Ketika dua puluh santri berkumpul dalam satu kamar yang sama, belajar di kelas yang sama, mempelajari hal yang sama, makan dari hasil yang sama ternyata hasil yang muncul tidak sama. Santri yang telah berpesantren selama enam tahun tentu beda dengan yang berpesantren baru satu tahun. Apalagi variabel untuk sukses menuntut ilmu di pesantren tidaklah singel namun sangat komplek meskipun tetap berhubungan.
Ikhlas adalah bungkus akhir yang meliputi beberapa hal diatas. Ikhlas tidak hanya untuk hal yang tidak menyenangkan tap juga sebaliknya. Orang tua ikhlas anaknya dibangunkan jam tiga pagi, orang tua ikhlas anaknya berngantuk-ngantuk di masjid dan juga orang tua ikhlas anaknya tidak menyentuh gadget setiap hari.
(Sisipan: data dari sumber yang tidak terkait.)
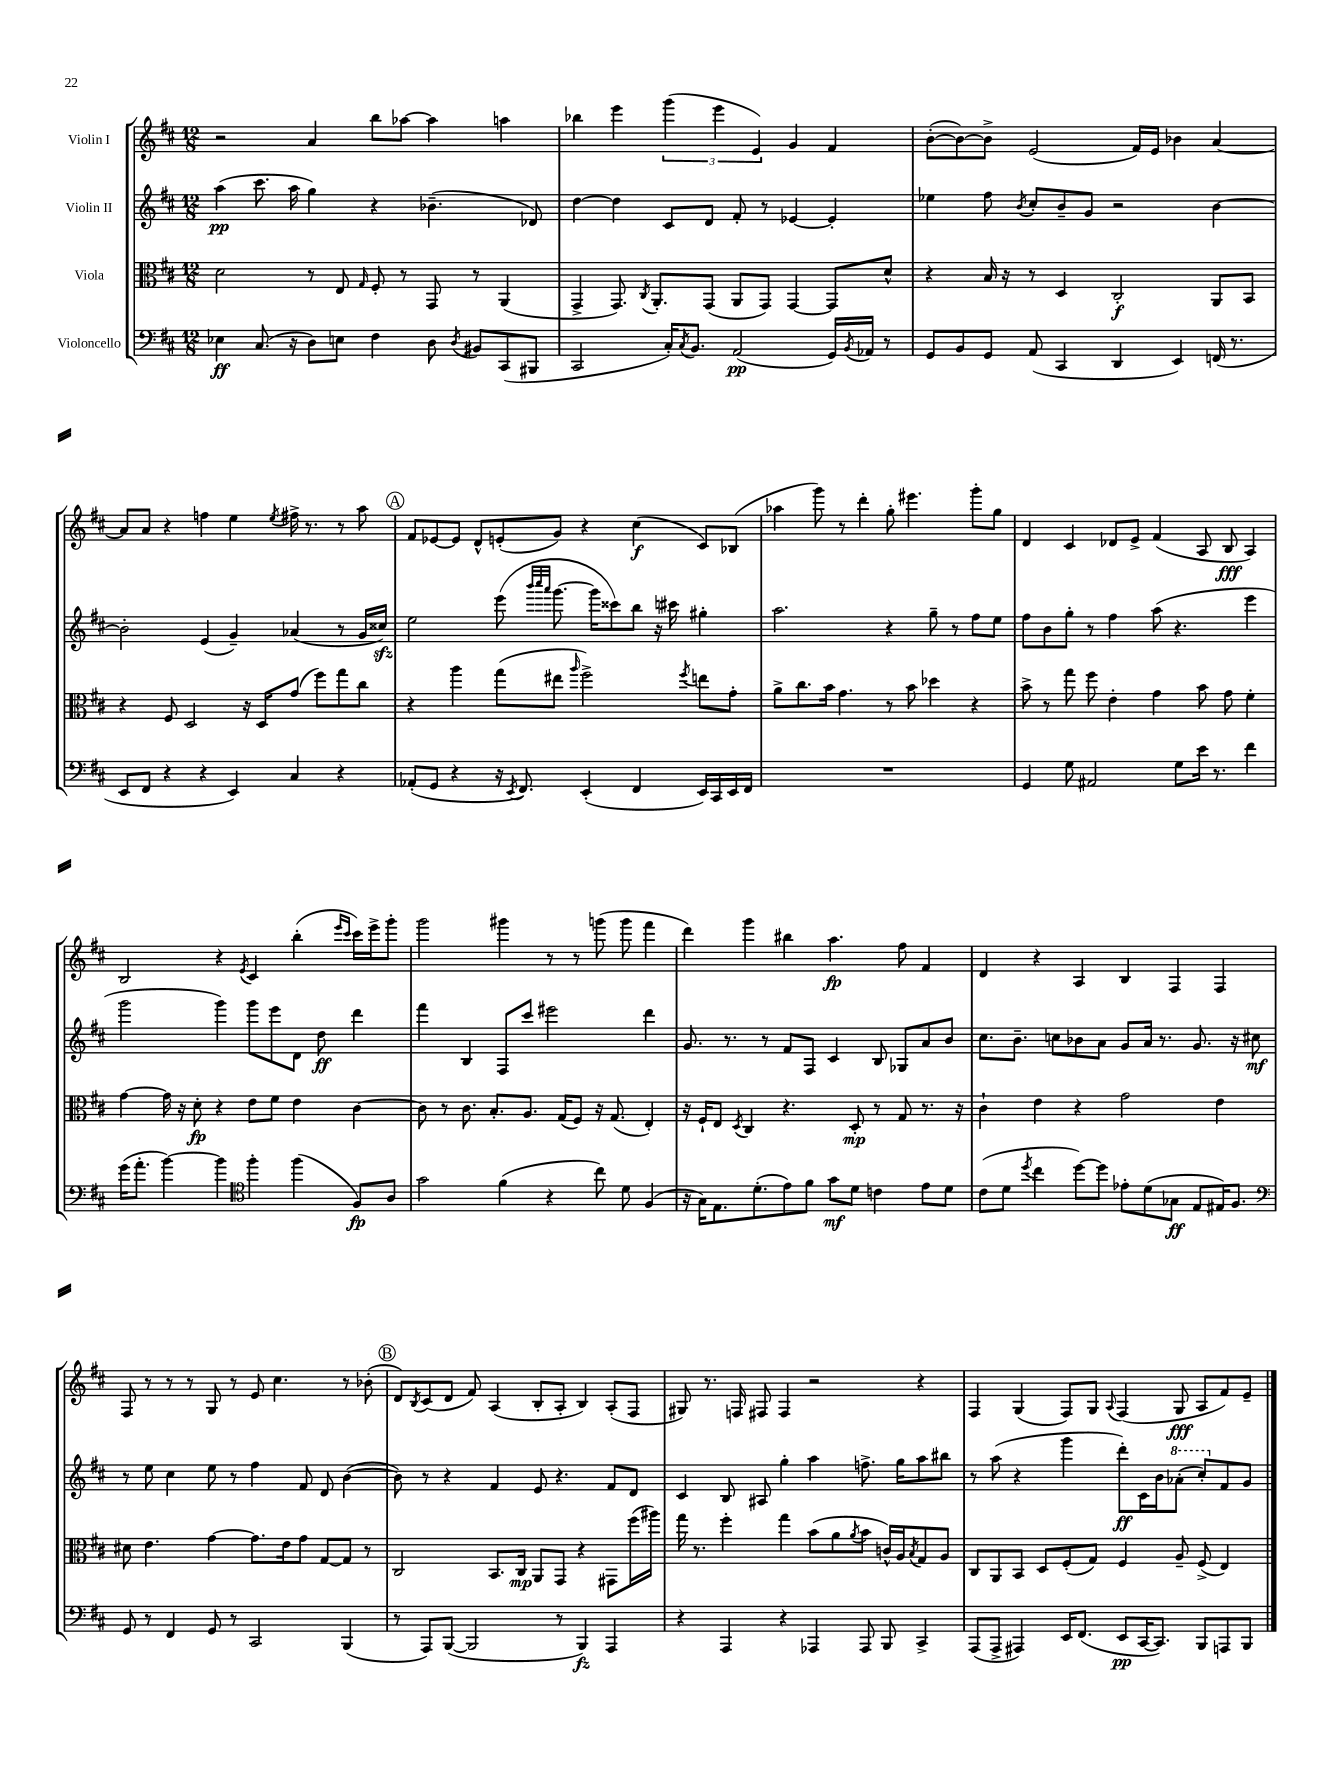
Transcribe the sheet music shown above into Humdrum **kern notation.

**kern	**kern	**kern	**kern
*staff4	*staff3	*staff2	*staff1
*clefF4	*clefC3	*clefG2	*clefG2
*k[f#c#]	*k[f#c#]	*k[f#c#]	*k[f#c#]
*M12/8	*M12/8	*M12/8	*M12/8
4E-	2d	(4aa	2r
(8.C#	.	8.ccc#	.
16r	.	16aa	.
8D)	8r	4gg)	4a
8E	8E	.	.
.	16qqG	.	.
4F#	8F#'	4r	8bb
.	8r	.	[8aa-
8D	8GG	(4.b-~	4aa-]
8qD	.	.	.
8BB#	8r	.	.
(8CC#	(4AA	.	4aa
8BBB#	.	8d-)	.
=	=	=	=
2CC#	4GG^	[4dd	4bb-
.	8.GG)	4dd]	4eee
.	8qC#	.	.
.	8.AA'	.	.
16C#')	.	8c#	(6ggg
8qC#	.	.	.
8.BB	.	.	.
.	(8GG	8d	.
.	.	.	6eee
(2AA	8AA	8f#'	.
.	.	.	6e)
.	8GG)	8r	.
.	[4GG	[4e-	4g
16GG)	8GG]	4e-']	4f#
8qBB	.	.	.
16AA-	.	.	.
8r	8d^^	.	.
=	=	=	=
8GG	4r	4ee-	([8b'
8BB	.	.	8b_)
8GG	16B	8ff#	8b^]
.	16r	.	.
.	.	8qb	.
(8AA	8r	8cc#'	(2e
4CC#	4D	8b~	.
.	.	8g	.
4DD	2C#'	2r	.
.	.	.	16f#)
.	.	.	16e
4EE)	.	.	4b-
(16FF	8AA	[4b	[4a
8.r	.	.	.
.	8BB	.	.
=	=	=	=
8EE	4r	2b']	8a]
8FF#	.	.	8a
4r	8F#	.	4r
.	2D	.	.
4r	.	(4e	4ff
4EE)	.	4g~)	4ee
.	16r	.	.
.	16D	.	.
.	.	.	8qee
4C#	(8g	(4a-	16ff#^
.	.	.	8.r
.	8ff#)	.	.
4r	8gg	8r	8r
.	8cc#	16g	8aa
.	.	16cc##)	.
=	=	=	=
(8AA-'	4r	2ee	8f#
8GG	.	.	[8e-
4r	4aa	.	8e-]
.	.	.	8d^^
16r	(8gg	(8eee	(8e'
8qEE	.	.	.
8.FF#)	.	.	.
.	.	32qqbbb	.
.	.	32qqcccc#	.
.	.	32qqaaa	.
.	8ee#	[8.ggg	8g)
.	16qqaa	.	.
(4EE'	2ff#^)	.	4r
.	.	16ggg]	.
.	.	8ccc##)	.
4FF#	.	8bb	(4cc#
.	.	16r	.
.	.	16ccc#	.
.	8qff#	.	.
16EE)	8ee	4gg#'	8c#)
16CC#	.	.	.
16EE	8g'	.	(8B-
16FF#	.	.	.
=	=	=	=
1.r	8a^	2.aa	4aa-
.	8.cc#	.	.
.	.	.	8ggg)
.	16b	.	.
.	4.g	.	8r
.	.	.	4ddd'
.	8r	4r	8gg'
.	8b	.	4.eee#
.	4dd-	8gg~	.
.	.	8r	.
.	4r	8ff#	8ggg'
.	.	8ee	8gg
=	=	=	=
4GG	8b^	8ff#	4d
.	8r	8b	.
8G	8gg	8gg'	4c#
2AA#	8ff#	8r	.
.	4e'	4ff#	8d-
.	.	.	8e^
.	4g	(8aa	(4f#
8G	.	4.r	.
16e	8b	.	8A
8.r	.	.	.
.	8g	.	8B
4f#	4f#'	4eee	4A)
=	=	=	=
(16g	[4g	2ggg	2B
8.a'	.	.	.
[4b)	16g]	.	.
.	16r	.	.
.	8d'	.	.
4b]	4r	4ggg)	4r
*clefC4	*	*	*
.	.	.	8qe
4ff#'	8e	8ggg	4c#
.	8f#	8eee	.
(4ff#	4e	8d	(4bb'
.	.	8dd	.
.	.	.	16qqeee
.	.	.	16qqccc#
8F#)	[4c#	4ddd	16ccc#)
.	.	.	16eee^
8A	.	.	8ggg'
=	=	=	=
2g	8c#]	4fff#	2ggg
.	8r	.	.
.	8.c#	4B	.
.	8.B'	.	.
(4f#	.	8F#	4ggg#
.	8.A	8ccc#	.
4r	.	2eee#	8r
.	(16G	.	.
.	8F#)	.	8r
8cc#)	16r	.	(8ggg
.	(8.G	.	.
8d	.	.	8ggg
(4F#	4E')	4ddd	4fff#
=	=	=	=
16r	16r	8.g	4ddd)
16G)	16F#`	.	.
8.E	8E	.	.
.	.	8.r	.
.	8qD	.	.
.	4C#	.	4ggg
(8.d'	.	.	.
.	.	8r	.
8e)	4.r	8f#	4bb#
8f#	.	8F#	.
8g	.	4c#	4.aa
8d	8D'	.	.
4c	8r	8B	.
.	8G	8G-	8ff#
8e	8.r	8a	4f#
8d	.	8b	.
.	16r	.	.
=	=	=	=
(8c#	4c#`	8.cc#	4d
8d	.	.	.
.	.	8.b~	.
8qdd	.	.	.
4cc#	4e	.	4r
.	.	8cc	.
[8dd)	4r	8b-	4A
8dd]	.	8a	.
8e-'	2g	8g	4B
(8d	.	16a	.
.	.	8.r	.
8G-	.	.	4F#
8E	.	8.g	.
16E#)	4e	.	4F#
8.F#	.	16r	.
.	.	8cc#	.
=	=	=	=
*clefF4	*	*	*
8GG	8d#	8r	8F#
8r	4.e	8ee	8r
4FF#	.	4cc#	8r
.	.	.	8r
8GG	[4g	8ee	8G
8r	.	8r	8r
2CC#	8.g]	4ff#	8e
.	.	.	4.cc#
.	16e	.	.
.	8g	8f#	.
.	[8G	8d	.
(4BBB	8G]	([4b	8r
.	8r	.	(8b-'
=	=	=	=
8r	2C#	8b])	8d)
.	.	.	8qB
8AAA)	.	8r	(8c#
([8BBB	.	4r	8d
2BBB]	.	.	8f#)
.	8.BB	4f#	(4A
.	16C#	.	.
.	8AA	8e	8B'
8r	8GG	4.r	8A'
4BBB)	4r	.	4B)
4AAA	8GG#	8f#	(8A'
.	(16ff#	8d	8F#
.	16aa#)	.	.
=	=	=	=
4r	16gg	4c#	8G#)
.	8.r	.	.
.	.	.	8.r
4AAA	4ff#'	8B	.
.	.	.	16F
.	.	8A#	8F#
4r	4gg	4gg'	4F#
4AAA-	(8b	4aa	2r
.	8a	.	.
.	8qa	.	.
8AAA-	8b	8.ff^	.
8BBB	16c^^)	.	.
.	16A	16gg	.
.	8qB	.	.
4CC#^	8G	8aa	4r
.	8A	8bb#	.
=	=	=	=
(8AAA	8C#	8r	4F#
8AAA^	8AA	(8aa	.
4AAA#)	8BB	4r	(4G
.	8D	.	.
16EE	(8F#'	4ggg	8F#)
(8.FF#	.	.	.
.	8G)	.	8G
.	.	.	8qqA
8EE	4F#	8ddd')	(4F#
[16CC#	.	16c#	.
8.CC#])	.	16b	.
.	8A~	(8aa-'	8G
8BBB	(8F#^	8ccc#')	8A
8AAA	4E)	8f#	8f#)
8BBB	.	8g	8e~
==	==	==	==
*-	*-	*-	*-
Semua hal yang kurang menyenangkan yang dihadapi anak di pesantren adalah pembelajaran yang sebenarnya. Tantangan-tantangan yang muncul akan menguatkan mereka, kesulitan-kesulitan yang datang akan mendewasakan mereka, sebagaimana yang dikatakan oleh ust. Andriano Rusfi, seorang psikolog senior bahwa pendidikan yang tepat untuk mendewasakan adalah dengan mendekatkan dengan kenyataan, dan lingkungan pesantren adalah miniatur kehidupan masyarakat.